And so you’re basically adding your database as a resource on that network. And with NSG security settings, only resources on that network or who have access to cross the NSG threshold can get access to that SQL database. So if you have a web app and you have a data in an Azure SQL database, both of those things can be attached to a virtual network, and you can ensure those two things have secure access to each other while no one outside of the network has access. That could be a scenario. Another way to protect data is SQL Database uses a firewall concept both at the server level and at the database level. And so you can basically blacklist all access from anywhere in the world and only whitelist certain IP ranges. So you can say, well, we’re in this office, our traffic always comes from here. That’s the only IP address allowed to access this.
That’s not perfect security, but basically knocking off your SQL database from access to 99. 99% of the world does significantly improve security when you’re dealing with SQL. We know from the SQL Server world that there’s the difference between SQL authentication and Windows authentication.
Within Azure, you don’t necessarily have Windows authentication, but you have Azure ad. And so you can create an application that has a managed service identity service principle in effect within Azure ad. And then that user is what gets authenticated to use the database. And there’s no user IDs and passwords at all, it’s just the managed service identity. With SQL authentication, there’s a user ID and password, and that is traditional logging in with user X password Y that gets stored in a connection string, et cetera. So your choice of authentication method could also affect the security of your data.
SQL Server and SQL Database have a concept of row level security that’s pretty granular, right? So if you’re looking at a data table and you’re saying, well, user Joe only has access to customers in Ontario, and so you’re writing a rule that says the, the province code must be on and user Joe has given read access to that and denied access to all others. That’s role level security. I haven’t seen that a lot in practice it’s available to you, but in terms of when you’re designing your applications, are you letting users into your database and relying on role level security to block their access? To me, that’s a bit of an odd set up. You probably want to have an API that sits in the middle, and that API makes the decisions to who sees the data.
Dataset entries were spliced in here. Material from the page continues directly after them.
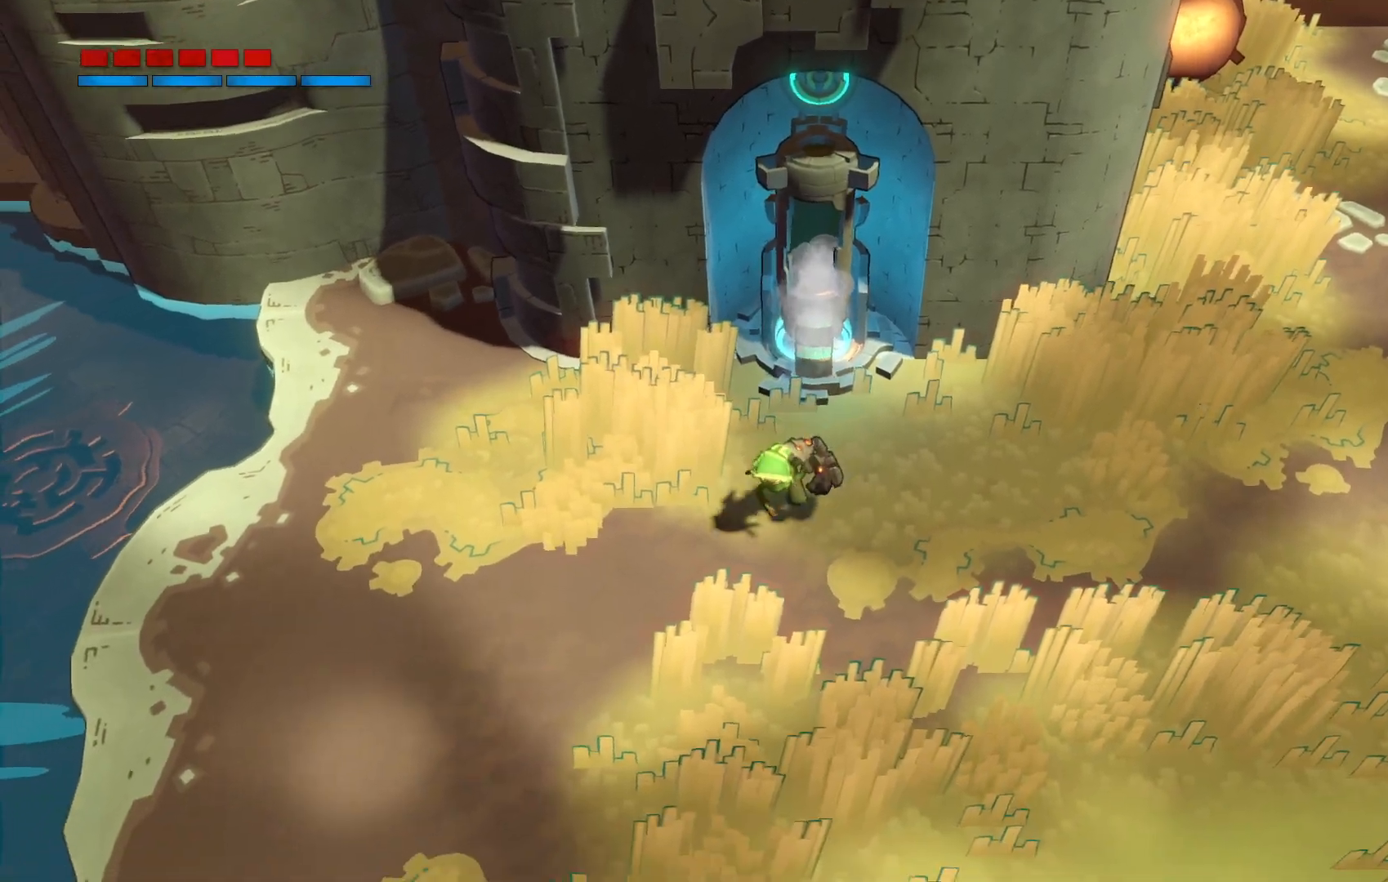
{"buttons": [], "left_stick": "down", "right_stick": "center", "events": []}
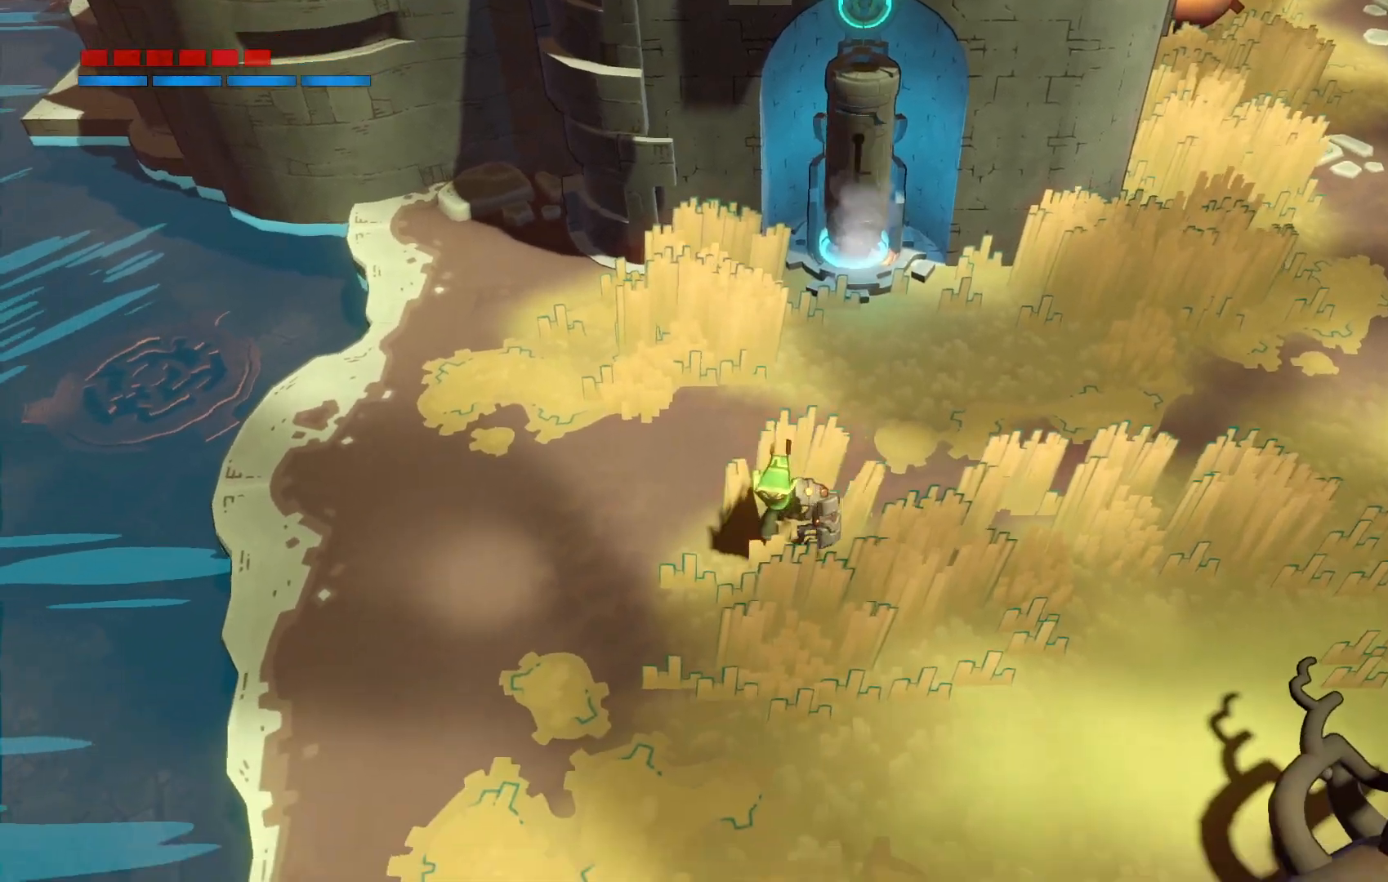
{"buttons": ["R2"], "left_stick": "down", "right_stick": "center", "events": [[433, "R2", "down"]]}
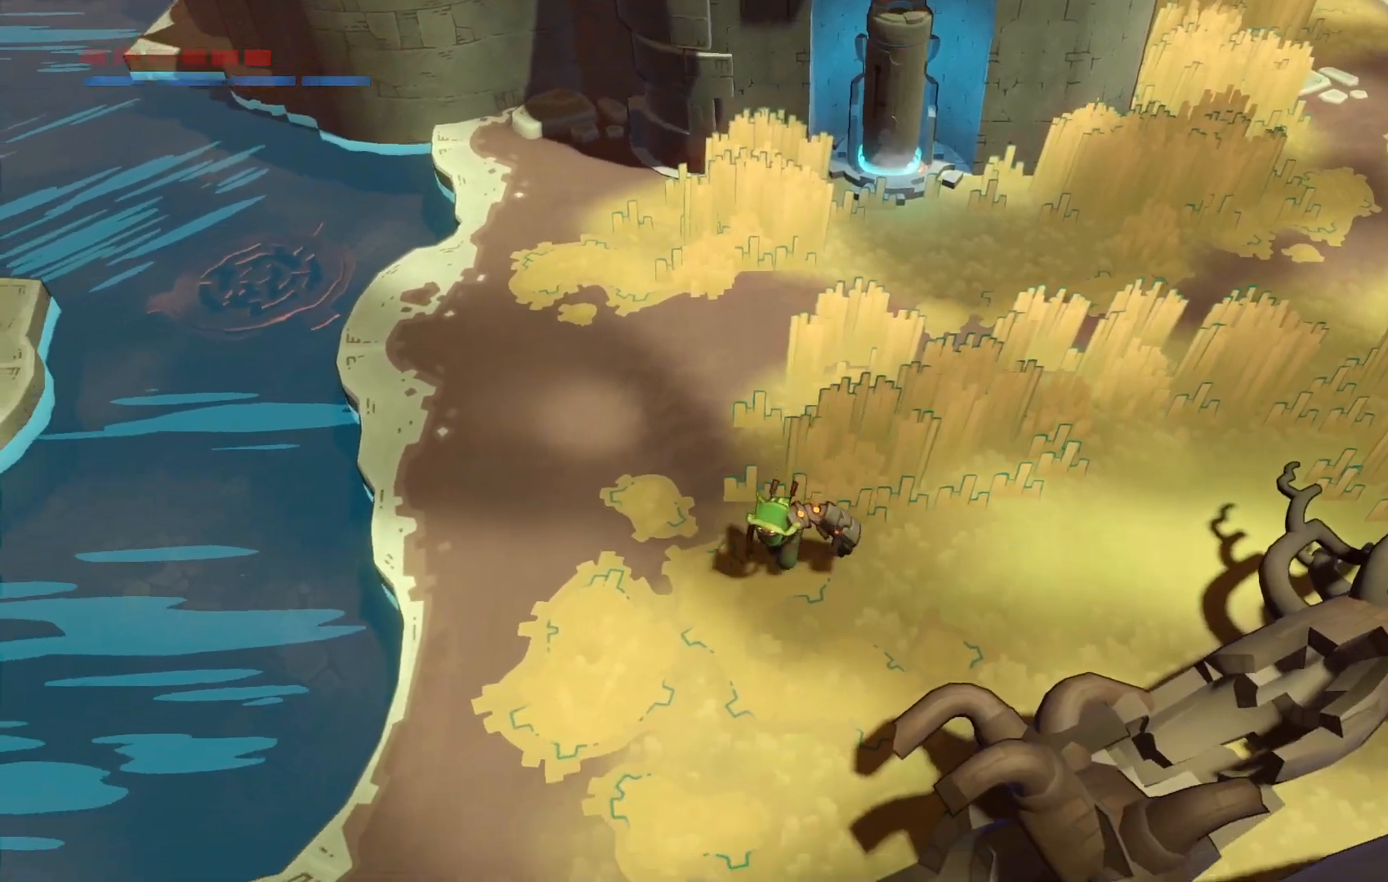
{"buttons": ["R2"], "left_stick": "left", "right_stick": "center", "events": [[500, "left_stick", "left"]]}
A lot of people don’t know this, but Azure has a fancy security protocol for databases called Advanced Threat Protection or ATP. Now this is an additional option. You have to pay for it. It’s not free and it’s available in a bunch of their products. But let’s say SQL database is one of them. And what that does is it checks the traffic coming through against some known patterns of bad behavior. And so for instance, one example of what ATP can do, let’s say there’s a database of known hackers. So this group of hackers have been attempting to break into databases around the world, and that list of IP addresses becomes known to Microsoft. Well, then they will block access from those IP addresses to your SQL database, for instance. So that’s a database list of known hackers.
And that’s one way Advanced Threat Protection can protect you. Again, there’s pattern matching and some intelligence to this. But basically, if you’re wanting Microsoft’s help in terms of stopping the bad guys from getting access to your databases, ATP could be one of the options. Now all of these databases, single database and Cosmos DB, they do push off logs, and Azure Monitor does integrate with them so that you can actually run reports on these things. You can put charts up, alerts. So if you get five incorrect passwords in the past hour, it sends you a text message, something like that, where you can see something weird going on. So go to Azure Monitor.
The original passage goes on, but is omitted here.